■ STUDY QUESTIONS ■
a) In the decision tree article, what accuracy does XGBoost reach on the Tic-Tac-Toe dataset?
b) Resume the decision tree article after its last sentence.

40 Years of Decision Trees: From ID3 to XGBoost
Overview
This is an account of implementing and comparing four decades of decision tree algorithms, from Quinlan’s foundational ID3 (1986) through modern gradient boosting with XGBoost and LightGBM. I built ID3 and C4.5 from scratch and tested all four against identical UCI datasets.
The short version: XGBoost brought a +7.43% accuracy improvement over ID3 with 81% less overfitting. On complex real-world datasets the gap widens to +65-70%.
Full code is on GitHub.
The 40-Year Evolution

| Algorithm | Year | Avg Accuracy | vs ID3 | Overfitting | Speed |
|---|---|---|---|---|---|
| ID3 | 1986 | 90.72% | Baseline | 9.28% | 1.0x |
| C4.5 | 1993 | 91.78% | +1.06% | 8.22% | 2.4x |
| XGBoost | 2014 | 98.15% | +7.43% | 1.74% | 6.7x |
On the Tic-Tac-Toe dataset, XGBoost achieves 98.26% accuracy vs ID3’s 76.74% — a 21.53% improvement while reducing overfitting by 92%.

(Saved entries)
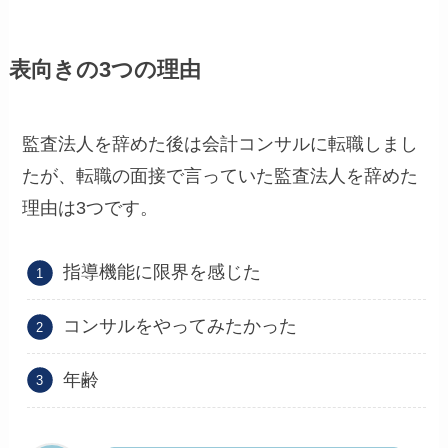
表向きの3つの理由
監査法人を辞めた後は会計コンサルに転職しまし
たが、転職の面接で言っていた監査法人を辞めた
理由は3つです。
指導機能に限界を感じた
コンサルをやってみたかった
年齢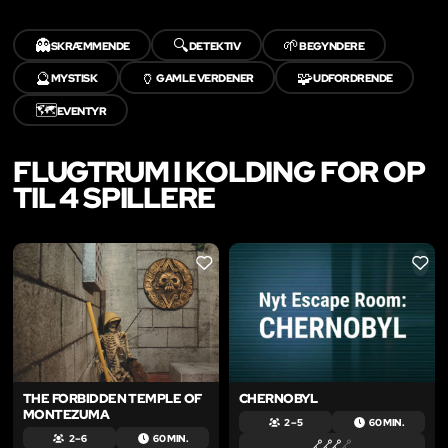
👻
🔍
🌱
SKRÆMMENDE
DETEKTIV
BEGYNDERE
🔮
🏺
🧩
MYSTISK
GAMLE VERDENER
UDFORDRENDE
🗺️
EVENTYR
FLUGTRUM I KOLDING FOR OP
TIL 4 SPILLERE
LIKE
LIKE
THE FORBIDDEN TEMPLE OF
CHERNOBYL
MONTEZUMA
2 – 5
60 MIN.
2 – 6
60 MIN.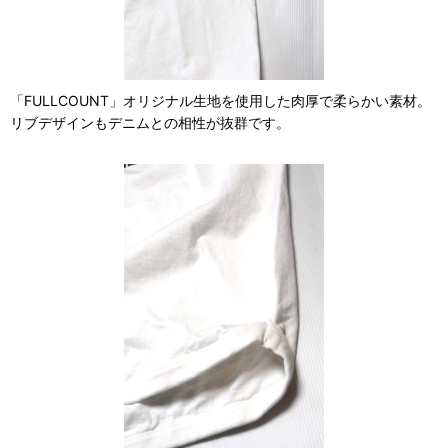
「FULLCOUNT」オリジナル生地を使用した肉厚で柔らかい素材。
リブデザインもデニムとの相性が抜群です。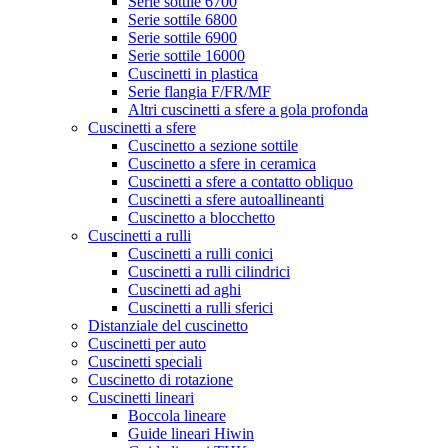
Serie sottile 6700
Serie sottile 6800
Serie sottile 6900
Serie sottile 16000
Cuscinetti in plastica
Serie flangia F/FR/MF
Altri cuscinetti a sfere a gola profonda
Cuscinetti a sfere
Cuscinetto a sezione sottile
Cuscinetto a sfere in ceramica
Cuscinetti a sfere a contatto obliquo
Cuscinetti a sfere autoallineanti
Cuscinetto a blocchetto
Cuscinetti a rulli
Cuscinetti a rulli conici
Cuscinetti a rulli cilindrici
Cuscinetti ad aghi
Cuscinetti a rulli sferici
Distanziale del cuscinetto
Cuscinetti per auto
Cuscinetti speciali
Cuscinetto di rotazione
Cuscinetti lineari
Boccola lineare
Guide lineari Hiwin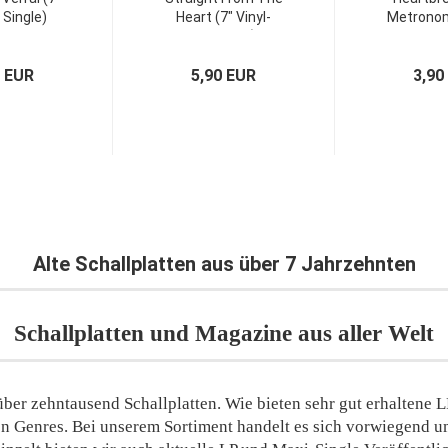
 Single)
Heart (7" Vinyl-
Metronom
Single UK)
Germ
0 EUR
5,90 EUR
3,90
Alte Schallplatten aus über 7 Jahrzehnten
Schallplatten und Magazine aus aller Welt
ber zehntausend Schallplatten. Wie bieten sehr gut erhaltene 
en Genres. Bei unserem Sortiment handelt es sich vorwiegend u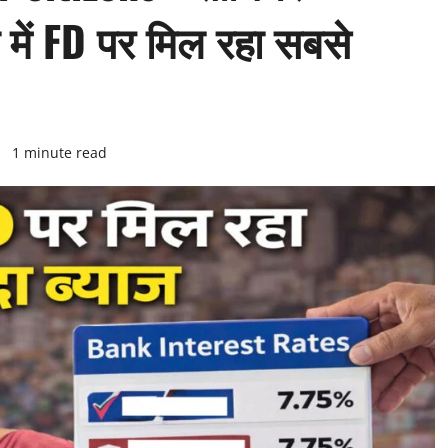
क में FD पर मिल रहा सबसे
6
1 minute read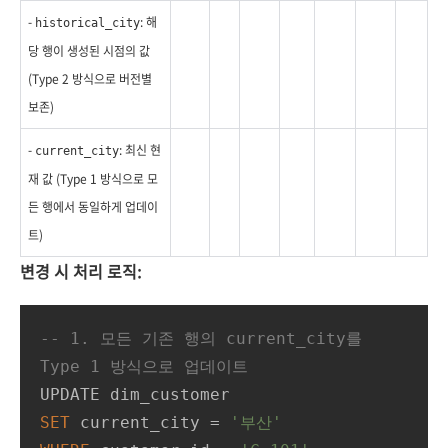
-
: 해
historical_city
당 행이 생성된 시점의 값
(Type 2 방식으로 버전별
보존)
-
: 최신 현
current_city
재 값 (Type 1 방식으로 모
든 행에서 동일하게 업데이
트)
변경 시 처리 로직:
-- 1. 모든 기존 행의 current_city를 
Type 1 방식으로 업데이트
SET
 current_city 
=
'부산'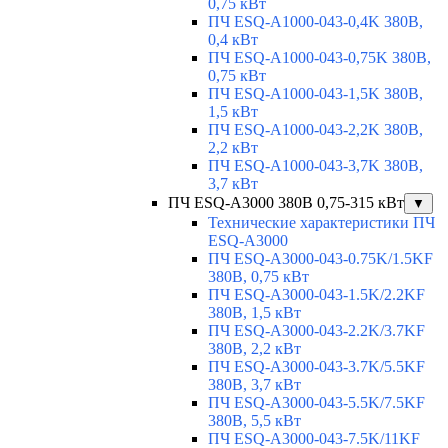
0,75 кВт
ПЧ ESQ-A1000-043-0,4K 380В,
0,4 кВт
ПЧ ESQ-A1000-043-0,75K 380В,
0,75 кВт
ПЧ ESQ-A1000-043-1,5K 380В,
1,5 кВт
ПЧ ESQ-A1000-043-2,2K 380В,
2,2 кВт
ПЧ ESQ-A1000-043-3,7K 380В,
3,7 кВт
ПЧ ESQ-A3000 380В 0,75-315 кВт
▼
Технические характеристики ПЧ
ESQ-A3000
ПЧ ESQ-A3000-043-0.75K/1.5KF
380В, 0,75 кВт
ПЧ ESQ-A3000-043-1.5K/2.2KF
380В, 1,5 кВт
ПЧ ESQ-A3000-043-2.2K/3.7KF
380В, 2,2 кВт
ПЧ ESQ-A3000-043-3.7K/5.5KF
380В, 3,7 кВт
ПЧ ESQ-A3000-043-5.5K/7.5KF
380В, 5,5 кВт
ПЧ ESQ-A3000-043-7.5K/11KF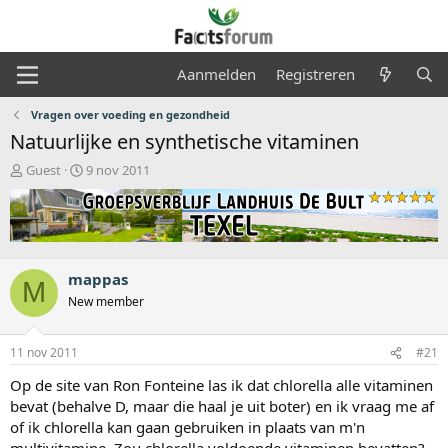
Aanmelden
Registreren
Vragen over voeding en gezondheid
Natuurlijke en synthetische vitaminen
O
S
Guest
9 nov 2011
n
t
d
a
e
r
r
t
w
d
e
a
mappas
M
r
t
New member
p
u
s
m
t
11 nov 2011
#21
a
Op de site van Ron Fonteine las ik dat chlorella alle vitaminen
r
t
bevat (behalve D, maar die haal je uit boter) en ik vraag me af
e
of ik chlorella kan gaan gebruiken in plaats van m'n
r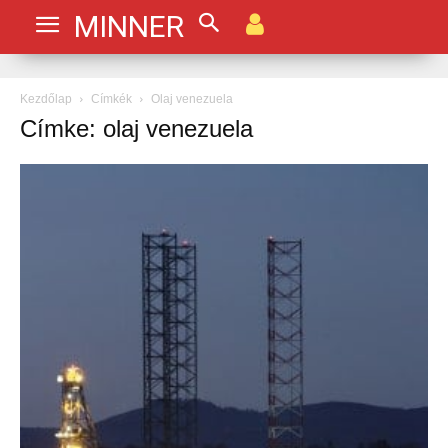
MINNER
Kezdőlap
Címkék
Olaj venezuela
Címke: olaj venezuela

■ ANSWER SET ■
a) 98.26%

b)
The Algorithms
ID3 (1986) — Information Gain
Quinlan’s original algorithm selects attributes that maximize information gain at each node using Shannon entropy.
gain(A) = I(p,n) - E(A)
Limitations: overfits training data, biased toward multi-valued attributes, handles only discrete attributes.
C4.5 (1993) — Gain Ratio and Pruning
Key improvements over ID3:
- Gain Ratio: normalizes information gain to reduce bias toward multi-valued attributes
- Pessimistic Error Pruning: post-prunes trees to improve generalization
- Continuous attributes: automatically finds optimal thresholds
XGBoost (2014) — Gradient Boosting
Builds 100+ sequential trees, each correcting previous trees’ errors. Uses second-order Taylor approximation and L1/L2 regularization. This is what dominated Kaggle from 2015 to 2017 and remains the industry standard for tabular data.
LightGBM (2017) — Faster at Scale
Microsoft’s improvement on XGBoost: histogram-based splitting, leaf-wise tree growth, and Gradient-based One-Side Sampling (GOSS). Dramatically faster on large datasets.
Results: Small Datasets
Tic-Tac-Toe Endgame (958 instances)
| Algorithm | Test Accuracy | Overfitting |
|---|---|---|
| ID3 | 76.74% | 23.26% |
| C4.5 | 79.17% | 20.83% |
| XGBoost | 98.26% | 1.74% |
Mushroom Classification (8,124 instances)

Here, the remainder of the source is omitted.